Although there is still a lot of research to be done, a survey published by the healthcare network Orlando Health reported that successful weight loss is dependent on management of emotions and psychological well-being more than other any factors. However, 90 percent of the survey participants weren’t even aware of the importance of a positive mental state. Most gave all of the credit to diet and exercise.
Another study done by researchers at Cornell University looked at why some people seem to maintain a healthy weight all their lives, while others struggle. The study, which was published in 2016, reported that the leading three reasons were taking pleasure in food, listening to the body’s internal cues, and lack of guilt after eating. Yet another study out of the Brown University Public School of Health found people who pay more attention to the present and their current thoughts and feelings had lower levels of abdominal fat and were less likely to become obese.
How to Meditate
Although the word can be intimidating for some, meditation is simply the practice of focusing your attention on the moment. This results in more calm and clarity. In addition to increasing psychological well-being, which can in turn lead to weight loss, meditation has also been shown to reduce stress and anxiety, improve sleep patterns, and reduce chronic pain.

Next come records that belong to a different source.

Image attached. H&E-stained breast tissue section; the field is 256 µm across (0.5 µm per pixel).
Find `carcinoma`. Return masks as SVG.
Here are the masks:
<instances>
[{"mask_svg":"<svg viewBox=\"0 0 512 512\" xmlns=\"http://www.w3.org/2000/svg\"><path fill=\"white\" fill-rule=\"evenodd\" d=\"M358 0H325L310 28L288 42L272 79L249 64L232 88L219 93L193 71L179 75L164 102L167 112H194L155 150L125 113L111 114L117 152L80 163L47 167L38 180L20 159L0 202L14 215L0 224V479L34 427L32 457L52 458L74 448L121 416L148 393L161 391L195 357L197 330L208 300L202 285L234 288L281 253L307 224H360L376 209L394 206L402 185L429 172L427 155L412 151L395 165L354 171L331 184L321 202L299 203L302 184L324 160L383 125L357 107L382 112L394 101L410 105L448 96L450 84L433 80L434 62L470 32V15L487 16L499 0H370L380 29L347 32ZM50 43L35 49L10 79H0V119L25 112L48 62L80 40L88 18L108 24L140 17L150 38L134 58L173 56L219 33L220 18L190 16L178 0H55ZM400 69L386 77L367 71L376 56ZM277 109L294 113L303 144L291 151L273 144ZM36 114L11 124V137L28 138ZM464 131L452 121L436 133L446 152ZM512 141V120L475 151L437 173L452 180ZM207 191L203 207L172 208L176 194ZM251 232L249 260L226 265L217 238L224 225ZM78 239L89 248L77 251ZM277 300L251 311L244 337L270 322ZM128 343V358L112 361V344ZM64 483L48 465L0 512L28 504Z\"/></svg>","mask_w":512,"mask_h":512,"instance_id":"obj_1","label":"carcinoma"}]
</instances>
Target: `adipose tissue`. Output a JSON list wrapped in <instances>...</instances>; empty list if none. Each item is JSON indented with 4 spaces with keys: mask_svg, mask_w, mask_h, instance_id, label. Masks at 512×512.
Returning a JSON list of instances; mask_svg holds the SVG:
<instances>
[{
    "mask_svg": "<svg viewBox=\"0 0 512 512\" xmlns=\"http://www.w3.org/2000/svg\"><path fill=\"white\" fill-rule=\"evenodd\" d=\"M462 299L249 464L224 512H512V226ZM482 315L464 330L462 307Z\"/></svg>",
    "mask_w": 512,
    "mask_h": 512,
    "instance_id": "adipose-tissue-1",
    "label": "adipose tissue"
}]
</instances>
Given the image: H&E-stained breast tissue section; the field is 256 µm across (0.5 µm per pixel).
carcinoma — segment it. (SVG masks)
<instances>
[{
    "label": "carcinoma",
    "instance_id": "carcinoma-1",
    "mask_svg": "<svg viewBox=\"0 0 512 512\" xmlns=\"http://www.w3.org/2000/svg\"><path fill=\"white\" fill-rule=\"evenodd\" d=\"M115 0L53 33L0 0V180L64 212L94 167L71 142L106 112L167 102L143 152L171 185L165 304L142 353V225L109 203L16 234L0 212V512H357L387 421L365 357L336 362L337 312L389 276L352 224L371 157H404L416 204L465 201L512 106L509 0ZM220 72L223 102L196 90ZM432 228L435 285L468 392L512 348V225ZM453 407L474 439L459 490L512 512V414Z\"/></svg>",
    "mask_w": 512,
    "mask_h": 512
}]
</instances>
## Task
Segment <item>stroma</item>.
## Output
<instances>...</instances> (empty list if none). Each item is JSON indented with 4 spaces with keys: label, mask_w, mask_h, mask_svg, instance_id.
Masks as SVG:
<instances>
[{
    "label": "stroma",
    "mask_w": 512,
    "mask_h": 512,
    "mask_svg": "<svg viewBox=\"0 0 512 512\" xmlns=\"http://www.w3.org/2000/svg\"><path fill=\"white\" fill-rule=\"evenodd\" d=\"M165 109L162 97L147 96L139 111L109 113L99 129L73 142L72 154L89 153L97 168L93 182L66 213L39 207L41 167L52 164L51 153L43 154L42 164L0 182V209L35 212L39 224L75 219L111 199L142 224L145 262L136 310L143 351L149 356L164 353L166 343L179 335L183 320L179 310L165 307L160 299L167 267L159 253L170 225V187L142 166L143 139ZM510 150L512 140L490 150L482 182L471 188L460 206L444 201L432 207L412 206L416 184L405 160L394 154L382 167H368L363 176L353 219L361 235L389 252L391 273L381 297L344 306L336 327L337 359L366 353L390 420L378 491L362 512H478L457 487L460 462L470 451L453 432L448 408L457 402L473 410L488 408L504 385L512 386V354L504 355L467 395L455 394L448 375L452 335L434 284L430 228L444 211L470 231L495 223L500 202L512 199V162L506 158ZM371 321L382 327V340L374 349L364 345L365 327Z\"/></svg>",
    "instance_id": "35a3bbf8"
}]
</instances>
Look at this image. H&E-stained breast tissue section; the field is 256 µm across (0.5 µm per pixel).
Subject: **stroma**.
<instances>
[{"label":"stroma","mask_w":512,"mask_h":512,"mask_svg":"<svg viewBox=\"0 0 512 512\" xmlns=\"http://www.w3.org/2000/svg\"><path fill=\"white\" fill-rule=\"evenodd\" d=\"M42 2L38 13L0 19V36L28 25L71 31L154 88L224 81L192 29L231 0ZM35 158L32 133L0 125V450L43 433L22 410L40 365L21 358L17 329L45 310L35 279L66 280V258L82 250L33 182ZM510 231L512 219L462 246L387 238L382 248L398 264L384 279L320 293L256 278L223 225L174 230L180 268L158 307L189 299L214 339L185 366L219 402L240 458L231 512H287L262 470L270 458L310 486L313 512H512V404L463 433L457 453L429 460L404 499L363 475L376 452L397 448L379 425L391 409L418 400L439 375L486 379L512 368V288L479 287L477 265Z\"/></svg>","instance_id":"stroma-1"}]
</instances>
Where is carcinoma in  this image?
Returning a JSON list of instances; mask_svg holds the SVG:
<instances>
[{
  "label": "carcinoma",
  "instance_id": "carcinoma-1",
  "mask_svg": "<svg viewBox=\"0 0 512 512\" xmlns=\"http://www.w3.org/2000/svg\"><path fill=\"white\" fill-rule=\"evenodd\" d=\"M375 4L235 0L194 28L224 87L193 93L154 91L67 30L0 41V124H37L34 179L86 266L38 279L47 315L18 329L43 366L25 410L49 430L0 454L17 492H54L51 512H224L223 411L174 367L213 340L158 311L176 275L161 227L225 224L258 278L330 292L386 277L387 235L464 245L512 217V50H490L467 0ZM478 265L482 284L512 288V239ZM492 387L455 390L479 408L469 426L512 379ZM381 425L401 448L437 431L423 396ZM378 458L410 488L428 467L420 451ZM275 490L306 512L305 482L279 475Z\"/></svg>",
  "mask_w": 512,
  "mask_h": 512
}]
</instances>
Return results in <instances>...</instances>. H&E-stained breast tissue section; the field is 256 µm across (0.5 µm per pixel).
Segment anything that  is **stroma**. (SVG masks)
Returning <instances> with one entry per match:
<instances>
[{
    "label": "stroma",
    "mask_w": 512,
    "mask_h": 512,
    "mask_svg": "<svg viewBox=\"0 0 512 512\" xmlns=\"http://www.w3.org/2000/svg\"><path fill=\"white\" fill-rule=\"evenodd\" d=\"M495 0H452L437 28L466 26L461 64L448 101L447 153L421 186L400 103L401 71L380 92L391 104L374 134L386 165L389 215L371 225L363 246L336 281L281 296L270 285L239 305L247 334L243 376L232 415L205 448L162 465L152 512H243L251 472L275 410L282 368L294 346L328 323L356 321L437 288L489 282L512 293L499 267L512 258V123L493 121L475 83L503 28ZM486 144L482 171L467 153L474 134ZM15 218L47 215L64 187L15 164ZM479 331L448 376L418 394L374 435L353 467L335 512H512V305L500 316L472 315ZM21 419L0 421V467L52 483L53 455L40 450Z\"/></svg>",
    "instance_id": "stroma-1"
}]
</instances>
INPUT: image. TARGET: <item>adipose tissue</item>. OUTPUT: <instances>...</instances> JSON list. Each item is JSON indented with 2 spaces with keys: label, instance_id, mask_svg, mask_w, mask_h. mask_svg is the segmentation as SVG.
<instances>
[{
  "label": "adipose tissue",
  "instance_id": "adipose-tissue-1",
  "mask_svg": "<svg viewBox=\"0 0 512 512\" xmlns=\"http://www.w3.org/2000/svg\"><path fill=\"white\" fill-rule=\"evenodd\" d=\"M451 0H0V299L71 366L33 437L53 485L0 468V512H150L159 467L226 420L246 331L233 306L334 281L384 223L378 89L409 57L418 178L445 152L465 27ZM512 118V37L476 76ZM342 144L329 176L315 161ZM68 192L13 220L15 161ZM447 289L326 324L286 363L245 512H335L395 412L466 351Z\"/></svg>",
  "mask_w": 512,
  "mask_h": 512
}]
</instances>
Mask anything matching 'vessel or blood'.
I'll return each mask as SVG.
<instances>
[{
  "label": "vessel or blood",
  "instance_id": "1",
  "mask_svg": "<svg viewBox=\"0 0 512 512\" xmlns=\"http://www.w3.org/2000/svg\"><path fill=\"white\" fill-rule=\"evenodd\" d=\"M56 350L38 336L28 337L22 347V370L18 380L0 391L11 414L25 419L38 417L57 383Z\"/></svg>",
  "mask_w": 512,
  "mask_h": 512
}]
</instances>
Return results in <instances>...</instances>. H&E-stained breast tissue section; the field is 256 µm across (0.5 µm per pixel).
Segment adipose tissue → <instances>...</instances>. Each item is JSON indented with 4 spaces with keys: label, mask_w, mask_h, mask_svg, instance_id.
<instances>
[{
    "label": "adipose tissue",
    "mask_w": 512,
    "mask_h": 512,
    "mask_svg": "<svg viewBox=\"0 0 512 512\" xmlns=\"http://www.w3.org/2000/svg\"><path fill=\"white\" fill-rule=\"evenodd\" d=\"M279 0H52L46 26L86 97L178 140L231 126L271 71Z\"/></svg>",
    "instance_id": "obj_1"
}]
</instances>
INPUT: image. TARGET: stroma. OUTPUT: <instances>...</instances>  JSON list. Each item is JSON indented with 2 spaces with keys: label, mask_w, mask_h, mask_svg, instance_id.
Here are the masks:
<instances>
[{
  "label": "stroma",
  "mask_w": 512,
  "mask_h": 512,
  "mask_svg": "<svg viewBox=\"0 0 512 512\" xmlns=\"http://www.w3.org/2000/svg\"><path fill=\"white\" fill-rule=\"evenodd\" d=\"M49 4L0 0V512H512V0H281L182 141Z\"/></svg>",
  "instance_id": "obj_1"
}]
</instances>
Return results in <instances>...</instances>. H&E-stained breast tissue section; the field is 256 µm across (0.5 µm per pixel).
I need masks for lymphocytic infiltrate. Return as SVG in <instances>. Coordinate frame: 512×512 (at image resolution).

It does take practice, but the good news is that there’s no real right or wrong way to do it. If you’re new to meditation, try this:
- Find a quiet spot where you’ll be free from any distraction for 5 to 15 minutes.
- Get into a comfortable position – you can sit, stand, lie down, or even walk. It’s completely up to you.
- Find a point of focus. Many people choose to focus only on their breathing. Feel the breath as it comes in and then goes out. Take note of any tension in your body and relax any areas that feel tight.
- Be still.
You can also try guided meditations if you find it difficult to remain still or focus on your own breathing. There are many available for free on YouTube that range from 3 minutes to 3 hours.
If you’re new to meditation, the practice may seem a little silly and pointless at first, but trust us. The benefits of meditation extend to all areas of your life. If you combine meditation with the practice of mindful eating, you’ll be on your way to a slimmer waistline in no time.